Information provided.

=== Section Start ===

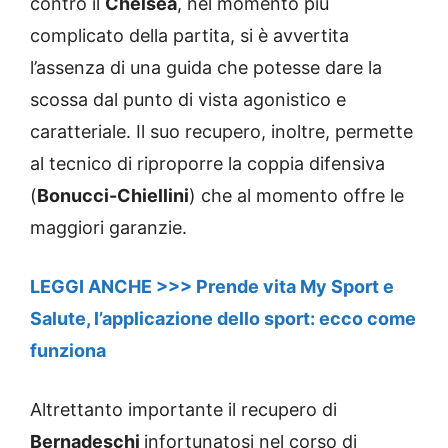
contro il
Chelsea
, nel momento più
complicato della partita, si è avvertita
l’assenza di una guida che potesse dare la
scossa dal punto di vista agonistico e
caratteriale. Il suo recupero, inoltre, permette
al tecnico di riproporre la coppia difensiva
(
Bonucci-Chiellini
) che al momento offre le
maggiori garanzie.
LEGGI ANCHE >>> Prende vita My Sport e
Salute, l’applicazione dello sport: ecco come
funziona
Altrettanto importante il recupero di
Bernadeschi
infortunatosi nel corso di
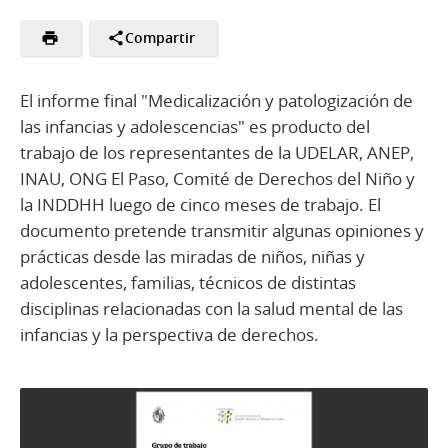
Compartir
El informe final "Medicalización y patologización de
las infancias y adolescencias" es producto del
trabajo de los representantes de la UDELAR, ANEP,
INAU, ONG El Paso, Comité de Derechos del Niño y
la INDDHH luego de cinco meses de trabajo. El
documento pretende transmitir algunas opiniones y
prácticas desde las miradas de niños, niñas y
adolescentes, familias, técnicos de distintas
disciplinas relacionadas con la salud mental de las
infancias y la perspectiva de derechos.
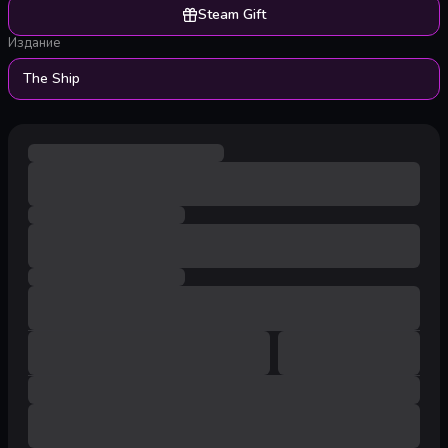
Steam Gift
Издание
The Ship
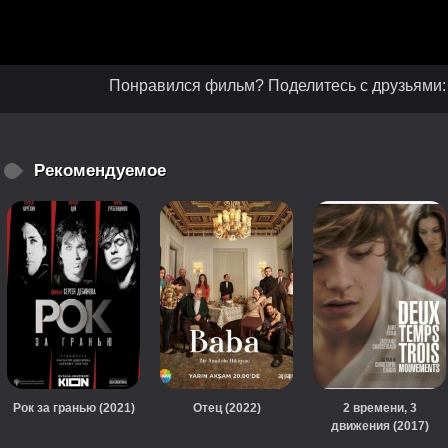
Понравился фильм? Поделитесь с друзьями:
Рекомендуемое
Рок за гранью (2021)
Отец (2022)
2 времени, 3
движения (2017)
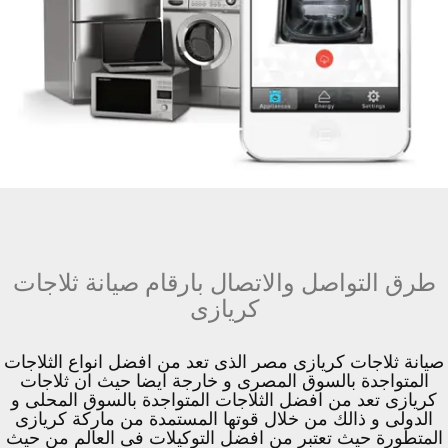
طرق التواصل والاتصال بارقام صيانة ثلاجات
كريازى
صيانة ثلاجات كريازى مصر الذى تعد من افضل انواع الثلاجات
المتواجدة بالسوق المصرى و خارجة ايضا حيث ان ثلاجات
كريازى تعد من افضل الثلاجات المتواجدة بالسوق المحلى و
الدولى و ذالك من خلال قوتها المستمدة من ماركة كريازى
المتطورة حيث تعتبر من افضل التوكيلات فى العالم من حيث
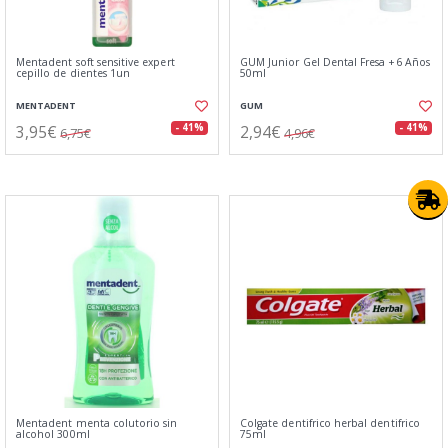
Mentadent soft sensitive expert
GUM Junior Gel Dental Fresa +6 Años
cepillo de dientes 1un
50ml
MENTADENT
GUM
3,95€
2,94€
- 41%
- 41%
6,75€
4,96€
Mentadent menta colutorio sin
Colgate dentifrico herbal dentifrico
alcohol 300ml
75ml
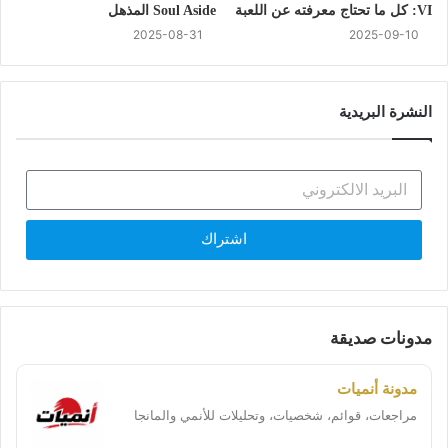
VI: كل ما تحتاج معرفته عن اللعبة
Soul Aside المذهل
2025-08-31
2025-09-10
النشرة البريدية
اشتراك
مدونات صديقة
مدونة أنميات
مراجعات، قوائم، شخصيات، وتحليلات للأنمي والمانجا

=== Section End ===

Task requirements.
If a line contains the word "كريازى", it counts; say how many such lines there are in the data above, and nothing else.

Task answer.
4